4. To promote the book, McCarthy took part in his first-ever television interview.

McCarthy’s aversion to publicity has added to his mystique, but it’s also made personal insight into his works nearly impossible to come by. But in June 2007, McCarthy ended up sitting across from Oprah Winfrey for his first-ever television interview to promote The Road after she chose it for her Book Club.

During the interview, McCarthy opened up to Winfrey about everything from the inspiration behind the novel to thoughts on his own writing process. Surprisingly, McCarthy admitted his stories aren’t very structured as he works on them. “You can’t plot things out,” McCarthy told Winfrey. “You just have to trust in, you know, wherever it comes from.”

The extra press Oprah brought to the book worked: The Oprah paperback version of The Road, advertising its place in her book club, wound up selling 1.4 million copies on its own by 2011. That’s in comparison to the pre-Oprah numbers, which came in at under 200,000. Not even news of McCarthy winning the Pulitzer could bump sales of The Road the way Oprah could.

5. McCarthy doesn’t know what caused the disaster in The Road.

One of the most haunting aspects of The Road is that readers are simply thrown into a nightmarish vision of a world in chaos with no explanation. The exact nature of the world-ending calamity is never revealed—McCarthy, instead, focuses on the horrifying events in the moment as the unnamed father and son walk through barren forests and come into conflict with scattered camps of deranged survivors. So what happened? Was this a natural disaster that wiped out humanity, or did something manmade finally do us in?

“A lot of people ask me,” McCarthy told The Wall Street Journal. “I don’t have an opinion.” He did, however, relay other people’s opinions, saying some of his friends within the scientific community, namely geologists, have settled on a meteor as the trigger. McCarthy, though, stressed that it’s not really important—what’s important is what you do next.

6. The movie adaptation of The Road used post-Katrina New Orleans to help create its bleak world.

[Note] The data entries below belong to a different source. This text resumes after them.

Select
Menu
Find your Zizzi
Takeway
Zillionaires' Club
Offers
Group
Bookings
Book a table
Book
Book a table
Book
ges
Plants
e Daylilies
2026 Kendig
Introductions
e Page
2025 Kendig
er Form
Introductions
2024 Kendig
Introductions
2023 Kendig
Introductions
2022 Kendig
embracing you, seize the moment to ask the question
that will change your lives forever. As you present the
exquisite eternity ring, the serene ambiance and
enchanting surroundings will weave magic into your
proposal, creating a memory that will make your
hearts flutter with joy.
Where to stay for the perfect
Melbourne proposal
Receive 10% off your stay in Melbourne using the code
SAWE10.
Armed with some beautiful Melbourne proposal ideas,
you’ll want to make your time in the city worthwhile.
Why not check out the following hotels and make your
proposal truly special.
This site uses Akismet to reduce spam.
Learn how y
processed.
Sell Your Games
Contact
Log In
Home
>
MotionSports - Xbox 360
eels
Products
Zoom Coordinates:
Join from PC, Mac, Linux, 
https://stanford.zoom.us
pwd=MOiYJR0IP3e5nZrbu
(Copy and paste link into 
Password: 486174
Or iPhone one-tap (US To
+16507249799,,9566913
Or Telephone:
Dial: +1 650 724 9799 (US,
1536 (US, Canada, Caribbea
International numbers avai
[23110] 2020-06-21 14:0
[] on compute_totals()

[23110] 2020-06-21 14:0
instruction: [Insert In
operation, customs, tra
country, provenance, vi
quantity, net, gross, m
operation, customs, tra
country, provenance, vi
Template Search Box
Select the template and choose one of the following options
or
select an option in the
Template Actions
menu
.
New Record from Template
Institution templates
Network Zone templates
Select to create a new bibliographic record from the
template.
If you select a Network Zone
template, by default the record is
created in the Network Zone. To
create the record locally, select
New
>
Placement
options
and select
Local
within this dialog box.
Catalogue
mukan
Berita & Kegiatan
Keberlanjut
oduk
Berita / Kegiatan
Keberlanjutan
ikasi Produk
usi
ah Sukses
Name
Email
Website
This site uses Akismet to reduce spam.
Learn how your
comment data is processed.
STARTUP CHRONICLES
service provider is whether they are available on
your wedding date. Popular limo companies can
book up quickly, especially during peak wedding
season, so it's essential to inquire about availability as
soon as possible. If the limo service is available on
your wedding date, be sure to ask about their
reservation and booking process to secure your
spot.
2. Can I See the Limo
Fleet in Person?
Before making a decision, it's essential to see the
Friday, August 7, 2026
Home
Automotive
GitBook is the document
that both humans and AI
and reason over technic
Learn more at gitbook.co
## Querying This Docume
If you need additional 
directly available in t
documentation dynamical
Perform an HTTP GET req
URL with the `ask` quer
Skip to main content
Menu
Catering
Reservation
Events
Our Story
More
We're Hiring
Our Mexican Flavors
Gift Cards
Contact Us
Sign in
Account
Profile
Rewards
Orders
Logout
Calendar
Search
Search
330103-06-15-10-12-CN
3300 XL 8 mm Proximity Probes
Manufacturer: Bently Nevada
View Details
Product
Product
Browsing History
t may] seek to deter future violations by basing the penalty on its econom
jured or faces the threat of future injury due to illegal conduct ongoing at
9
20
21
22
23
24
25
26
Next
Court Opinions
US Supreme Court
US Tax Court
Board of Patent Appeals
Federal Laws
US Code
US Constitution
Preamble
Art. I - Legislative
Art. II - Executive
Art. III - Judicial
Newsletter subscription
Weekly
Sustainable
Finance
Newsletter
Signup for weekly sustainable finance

The success of The Road immediately got Hollywood’s attention, and by 2009, a movie adaptation was in theaters starring Viggo Mortensen and Kodi Smit-McPhee as the unnamed father and son. To get the post-apocalyptic world just right, director John Hillcoat opted to shoot in a few locations that were touched by a real-life calamity: The production went to New Orleans, where the post-Hurricane Katrina cleanup was still going on when filming took place in 2008.

Shots of Mortensen and Smit-McPhee in an abandoned movie theater were filmed in New Orleans’s Grand Theater, which at that point was still in ruins from the storm. And for one scene featuring a pair of ravaged boats run aground on the freeway, Hillcoat got creative and used existing IMAX documentary footage from Katrina's aftermath to give the movie's world a more authentic sense of devastation.

“A crew was making a family film on the bayou when [Katrina] hit,” Hillcoat told The Los Angeles Times. “Two days after, they went out and shot 70-millimeter IMAX footage of those two boats sitting on the freeway. We took the shot straight from the source.” When talking with The Washington Post, Hillcoat elaborated on the process, saying, “We’ve changed the sky and the grass to incorporate it into our world, and it became non-specific, but it feels familiar.”

7. It was McCarthy’s last book for more than 15 years.

During his career, McCarthy typically released just one or two books per decade, but after The Road hit shelves in 2006, that output slowed to a halt. He did write the screenplay for Ridley Scott’s 2013 movie The Counselor, but there were no new books published throughout the 2010s.

Then, in March 2022, it was announced that McCarthy wasn’t just set to release one new book—he had two ready to go. The Passenger will release first, on October 25, 2022, and Stella Maris will follow soon after on November 22. According to the publisher, The Passenger revolves around a character named Bobby Western, while Stella Maris focuses on his sister, Alicia, marking the first time that a female character has been the lead in one of McCarthy's books.